At that time, things with Verily were picking up-- we were featured in the New York Post, on a slew of other media sources, and made the ranks of getting sold in Barnes & Noble stores nationwide, so I quit my job at Saks to pursue the magazine.
And then my due date rolled around and our girl was born. As I pulled her teeny body up to my chest and kissed her forehead for the first time I experienced a new kind of fulfillment; something I had never experienced ever in my life, because the love of my life and I were cuddling a creature that was made out of love, and she was equal parts of us both from her nose to her toes. Many times I was brought to tears as I traced my fingers over her warm, fragile little body and I realized nothing in the world was more desirable to me than to love, care, and teach this tiny child how to live in this world, love others, and share her gifts. In the days that followed, we fell completely in love with her, and decided I could never leave her.
When I thought about what we would miss out on without my income, it paled in comparison to the bond that I was developing with my child. That bond is what makes or breaks us as adults. How many of us attribute our successes or failures to our upbringing or family of origin? I wanted to give myself wholly to the mission of raising our daughter, and I knew it wouldn't come without many sacrifices.
Since then, we have been in some truly difficult financial situations that left us eating mostly eggs for breakfast, lunch, and dinner. We have missed a lot of our friend's weddings because we couldn't afford to travel. We still haven't bought a house. And the last real vacation we went on was our honeymoon. But I wouldn't change it.

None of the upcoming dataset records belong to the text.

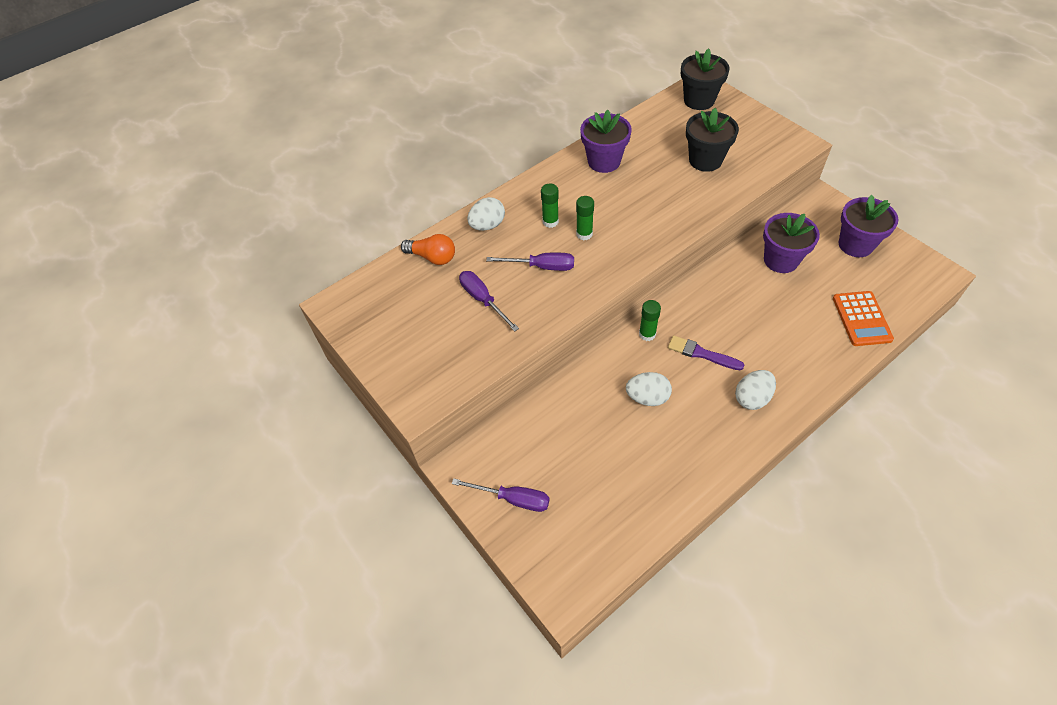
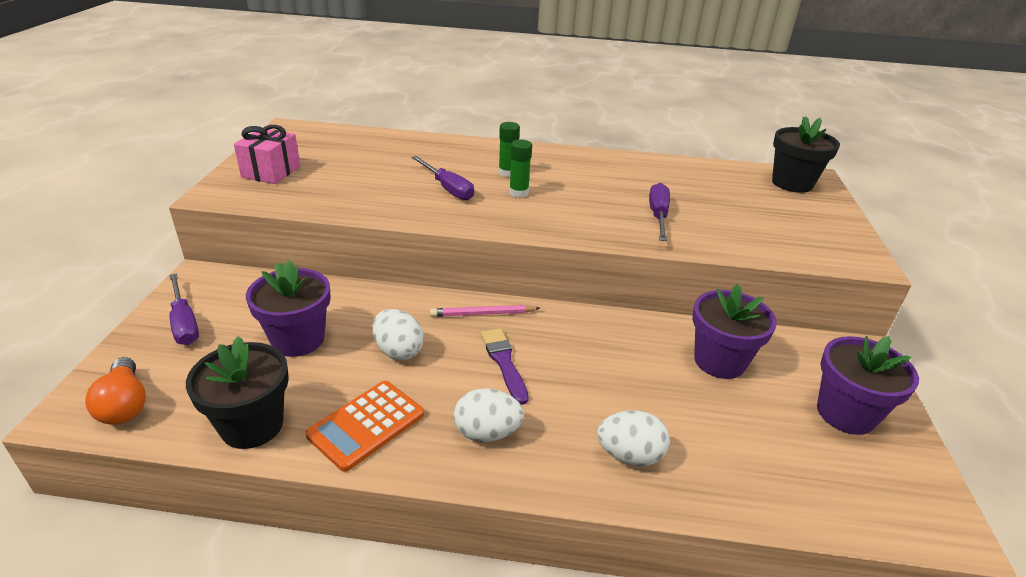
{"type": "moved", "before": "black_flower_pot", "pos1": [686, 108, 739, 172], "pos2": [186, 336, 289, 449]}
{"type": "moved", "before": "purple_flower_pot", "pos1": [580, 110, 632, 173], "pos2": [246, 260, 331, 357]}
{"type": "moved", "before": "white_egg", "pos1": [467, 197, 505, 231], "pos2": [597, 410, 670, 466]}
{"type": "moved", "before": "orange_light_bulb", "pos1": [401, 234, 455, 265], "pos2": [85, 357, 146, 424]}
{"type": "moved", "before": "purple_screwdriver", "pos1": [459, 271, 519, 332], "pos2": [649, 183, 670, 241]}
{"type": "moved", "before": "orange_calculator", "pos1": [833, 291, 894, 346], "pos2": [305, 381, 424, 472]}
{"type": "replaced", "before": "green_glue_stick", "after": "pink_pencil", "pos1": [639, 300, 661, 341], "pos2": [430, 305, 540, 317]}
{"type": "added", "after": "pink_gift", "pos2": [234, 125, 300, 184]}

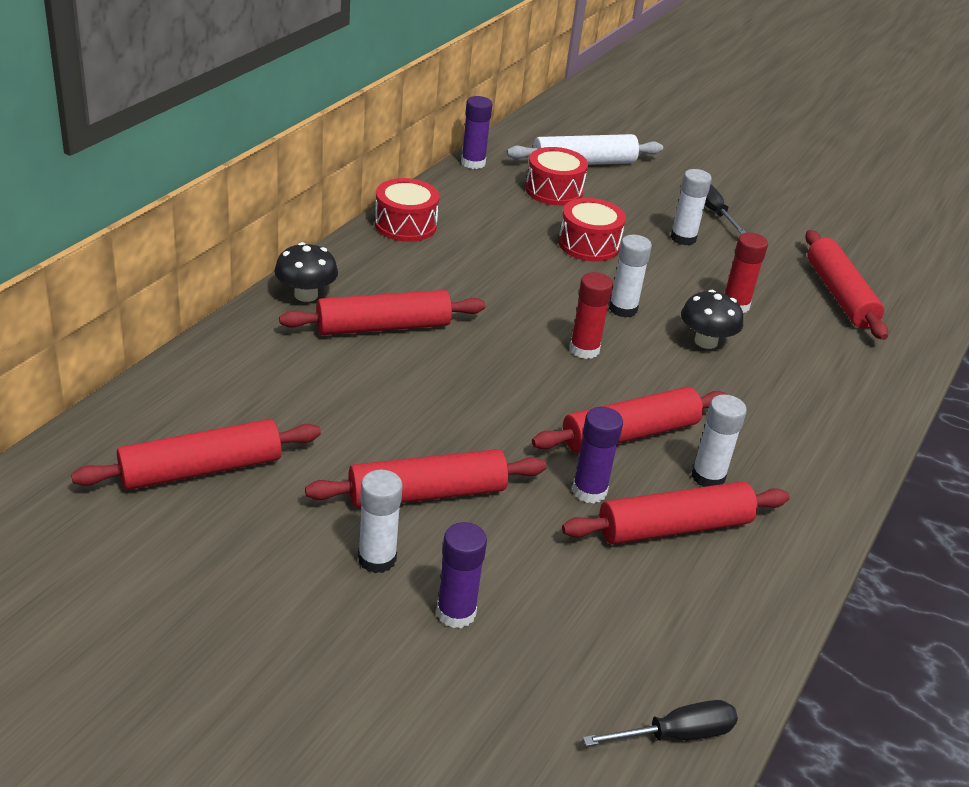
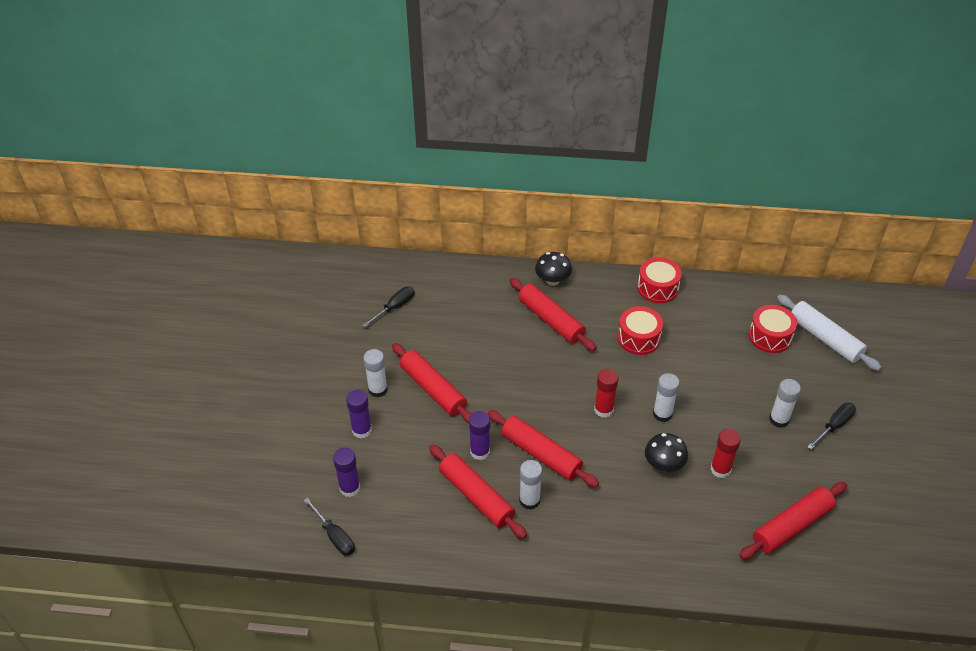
{"type": "moved", "before": "purple_glue_stick", "pos1": [461, 96, 492, 169], "pos2": [333, 448, 360, 497]}
{"type": "moved", "before": "red_drum", "pos1": [558, 198, 626, 262], "pos2": [618, 306, 663, 355]}
{"type": "replaced", "before": "red_rolling_pin", "after": "black_screwdriver", "pos1": [71, 419, 321, 490], "pos2": [362, 286, 414, 327]}

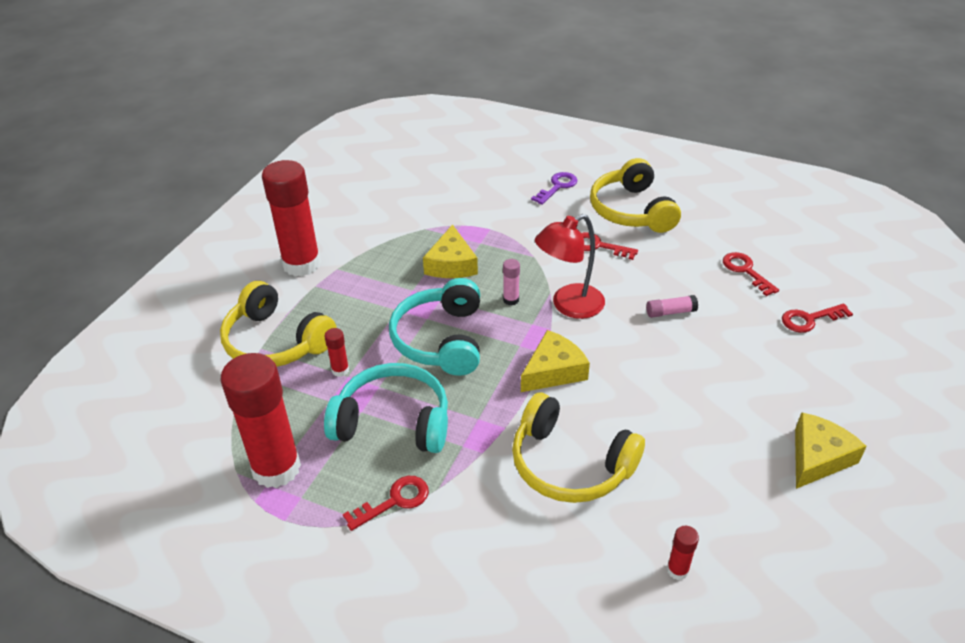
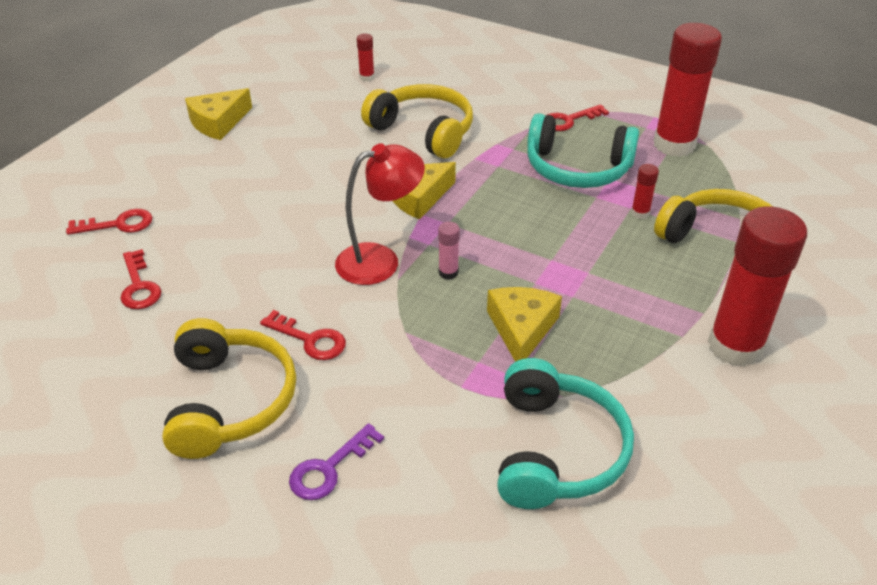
{"type": "moved", "before": "turquoise_headphones", "pos1": [389, 278, 480, 376], "pos2": [497, 358, 634, 509]}
{"type": "removed", "before": "pink_glue_stick", "pos1": [646, 295, 698, 318]}

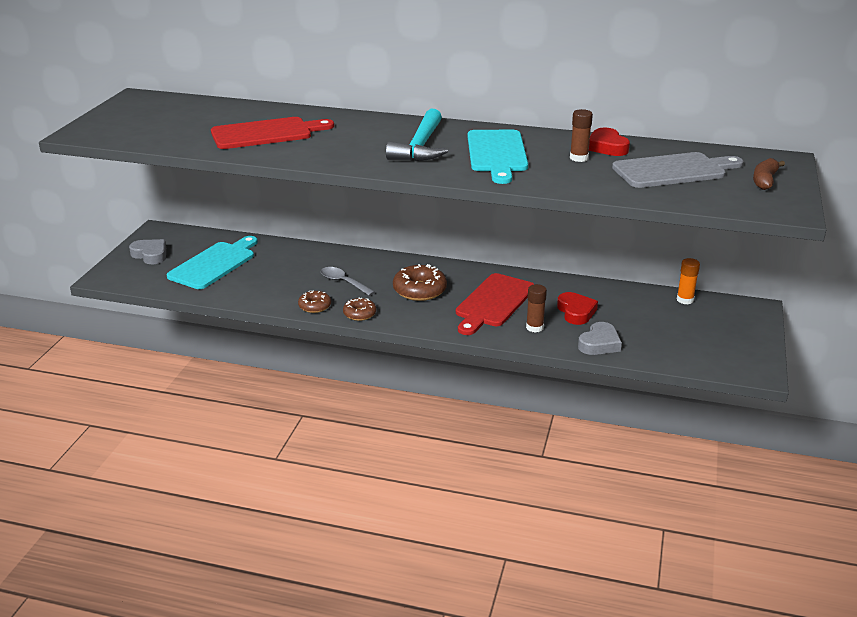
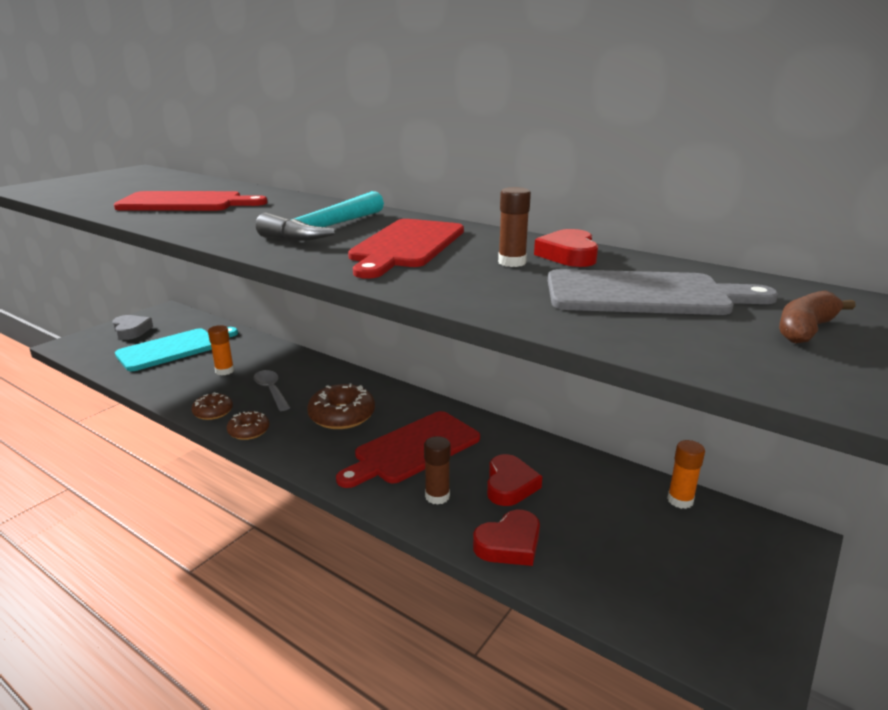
{"type": "recoloured", "before": "turquoise_cutting_board", "after": "red_cutting_board", "pos1": [468, 130, 528, 184], "pos2": [348, 219, 464, 279]}
{"type": "recoloured", "before": "grey_heart", "after": "red_heart", "pos1": [578, 322, 622, 355], "pos2": [473, 510, 540, 566]}
{"type": "added", "after": "orange_glue_stick", "pos2": [208, 325, 234, 375]}

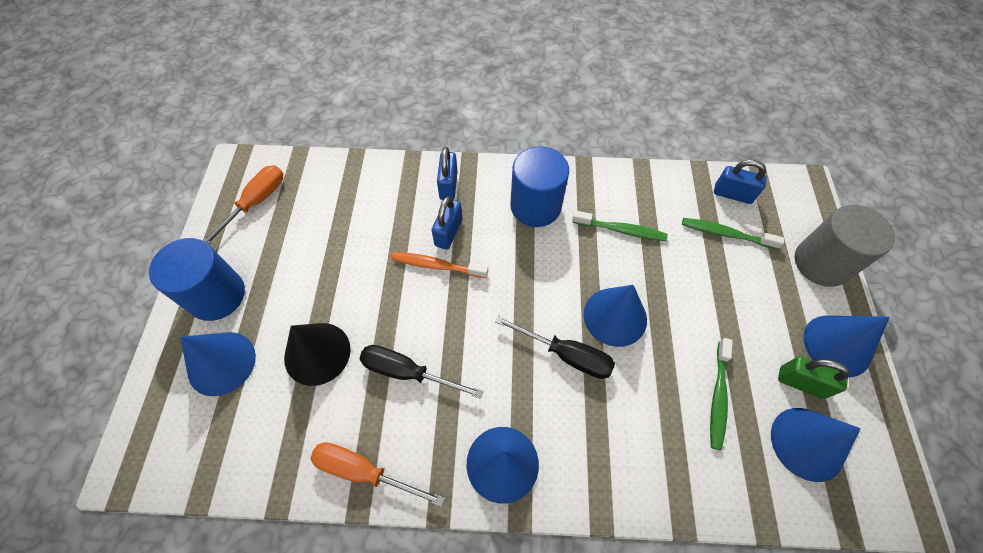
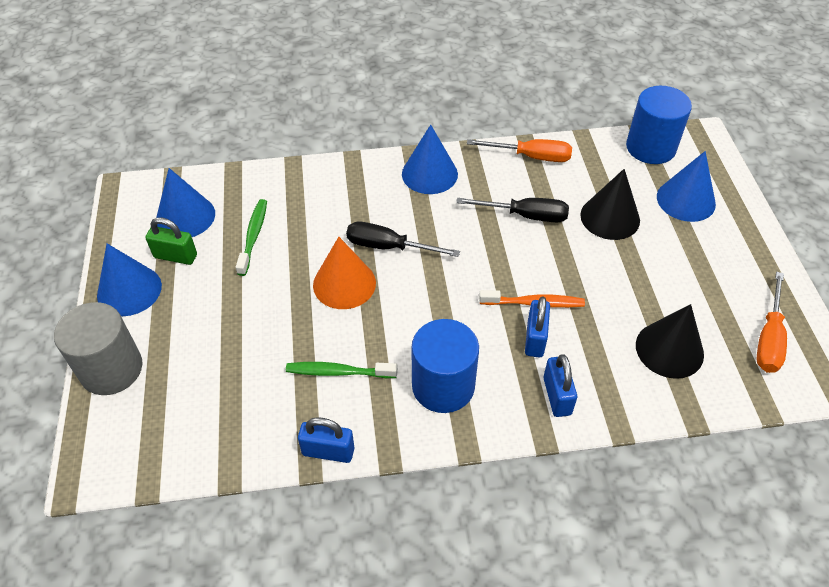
{"type": "moved", "before": "blue_padlock", "pos1": [714, 159, 767, 204], "pos2": [298, 417, 354, 463]}
{"type": "removed", "before": "green_toothbrush", "pos1": [682, 218, 784, 250]}
{"type": "moved", "before": "blue_cylinder", "pos1": [149, 238, 245, 321], "pos2": [626, 86, 692, 164]}
{"type": "recoloured", "before": "blue_cone", "after": "orange_cone", "pos1": [584, 285, 647, 347], "pos2": [313, 237, 376, 309]}
{"type": "added", "after": "black_cone", "pos2": [636, 304, 704, 379]}

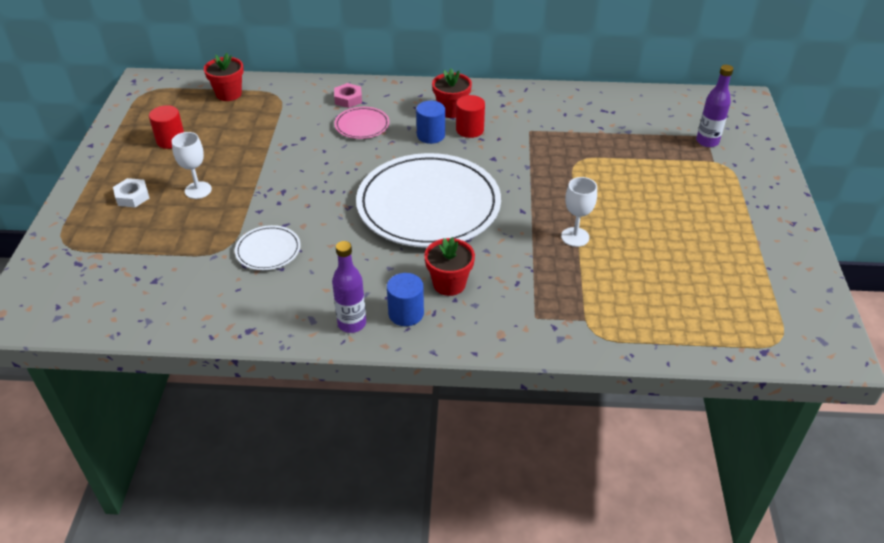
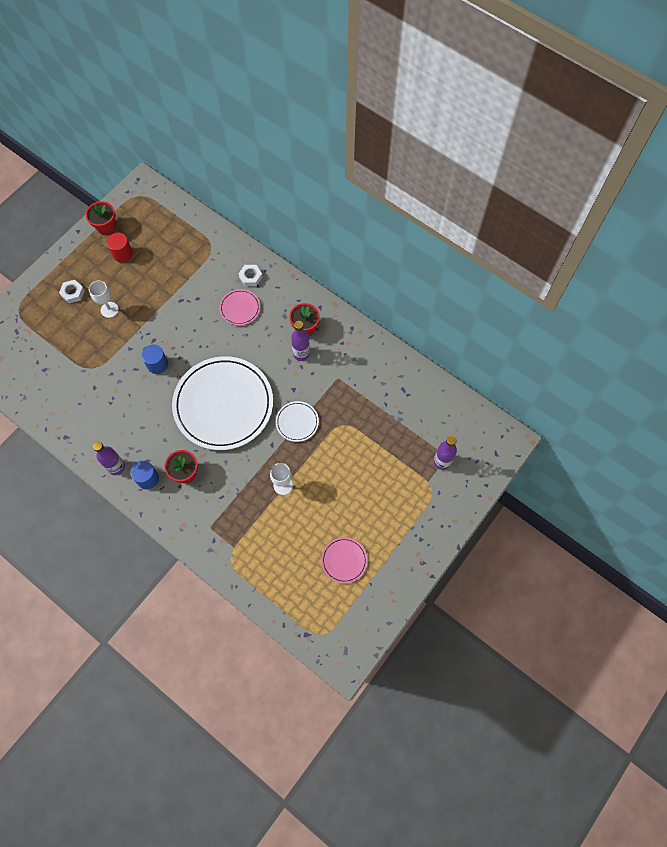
{"type": "moved", "before": "red_flower_pot", "pos1": [204, 53, 244, 101], "pos2": [86, 201, 116, 235]}
{"type": "recoloured", "before": "pink_nut", "after": "white_nut", "pos1": [334, 83, 362, 108], "pos2": [238, 265, 263, 286]}
{"type": "replaced", "before": "red_cylinder", "after": "purple_bottle", "pos1": [456, 95, 485, 138], "pos2": [291, 321, 310, 361]}
{"type": "moved", "before": "blue_cylinder", "pos1": [416, 101, 445, 144], "pos2": [142, 345, 168, 374]}
{"type": "moved", "before": "white_plate", "pos1": [235, 225, 301, 270], "pos2": [276, 401, 319, 442]}
{"type": "added", "after": "pink_plate", "pos2": [321, 537, 367, 583]}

Being a Staying at Home Mom has been a privilege for me, because I have been able to witness every little milestone of our daughter's growth, create the environment in which she lives and learns, and maintain consistency in our relationship, which has cultivated immense trust between us, and is part of the guiding force behind her peaceful demeanor. In these formative years of her life, she is closely watching everything we do or don't do, and creating her worldview from that; the worldview she will take with her when she is ready to live on her own. I hope to teach her how to put others before herself, how to love with abandon, how to find joy in both the quiet and momentous minutes of each day, trust her gut, and that this life is full of fleeting hours we cannot get back once they're over (so, Carpe Diem!).
If you've gotten all the way to the end here, I want you to know that this is not a judgment on the choices other families make. In fact, I know many incredible families with wonderful, bright, loving children whose parents customize working structures that best suit them. We all make it work the best way we know how. I felt called to stay home and find unconventional ways to create additional income, though there are many who may find that foolish, but we all have different value systems that drive our decisions. I value quality time, communication, and physical closeness in my relationships more than any dollar amount in my bank account. And lucky for me, I have a husband who supports my crazy ideas that bring me joy outside of motherhood, like this website, my YouTube channel, and the 99 other things I want to create and accomplish in my lifetime.
The most repeated piece of unsolicited advice I hear from older women, is that they wish they spent more time with their kids, playing and cuddling, rather than fussing about dishes or worrying over nonsense. Our babies are only babies for so long, time flies, and I don't want to miss a minute of this stage in my life (even if that means I won't be able to get another haircut for the next 8 months).